**YOUR GOAL**:
Turn every line of the records below into a single numbered list, skipping any blank lines.
<<<<
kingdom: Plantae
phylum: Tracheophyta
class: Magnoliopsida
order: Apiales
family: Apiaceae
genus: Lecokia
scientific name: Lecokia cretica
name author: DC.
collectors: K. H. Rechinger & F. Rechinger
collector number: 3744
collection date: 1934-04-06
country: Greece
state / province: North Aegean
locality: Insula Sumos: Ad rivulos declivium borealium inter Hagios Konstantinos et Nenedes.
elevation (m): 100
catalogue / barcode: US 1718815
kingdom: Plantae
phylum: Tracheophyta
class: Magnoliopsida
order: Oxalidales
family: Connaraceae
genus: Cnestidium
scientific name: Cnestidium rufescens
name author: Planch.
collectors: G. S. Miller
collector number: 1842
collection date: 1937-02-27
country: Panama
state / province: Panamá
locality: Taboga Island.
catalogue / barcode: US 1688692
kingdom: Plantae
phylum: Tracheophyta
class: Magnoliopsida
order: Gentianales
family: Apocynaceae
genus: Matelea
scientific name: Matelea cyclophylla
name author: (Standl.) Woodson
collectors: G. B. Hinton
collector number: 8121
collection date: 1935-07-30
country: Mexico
>>>>
**COMPLETED EXERCISE**:
1. kingdom: Plantae
2. phylum: Tracheophyta
3. class: Magnoliopsida
4. order: Apiales
5. family: Apiaceae
6. genus: Lecokia
7. scientific name: Lecokia cretica
8. name author: DC.
9. collectors: K. H. Rechinger & F. Rechinger
10. collector number: 3744
11. collection date: 1934-04-06
12. country: Greece
13. state / province: North Aegean
14. locality: Insula Sumos: Ad rivulos declivium borealium inter Hagios Konstantinos et Nenedes.
15. elevation (m): 100
16. catalogue / barcode: US 1718815
17. kingdom: Plantae
18. phylum: Tracheophyta
19. class: Magnoliopsida
20. order: Oxalidales
21. family: Connaraceae
22. genus: Cnestidium
23. scientific name: Cnestidium rufescens
24. name author: Planch.
25. collectors: G. S. Miller
26. collector number: 1842
27. collection date: 1937-02-27
28. country: Panama
29. state / province: Panamá
30. locality: Taboga Island.
31. catalogue / barcode: US 1688692
32. kingdom: Plantae
33. phylum: Tracheophyta
34. class: Magnoliopsida
35. order: Gentianales
36. family: Apocynaceae
37. genus: Matelea
38. scientific name: Matelea cyclophylla
39. name author: (Standl.) Woodson
40. collectors: G. B. Hinton
41. collector number: 8121
42. collection date: 1935-07-30
43. country: Mexico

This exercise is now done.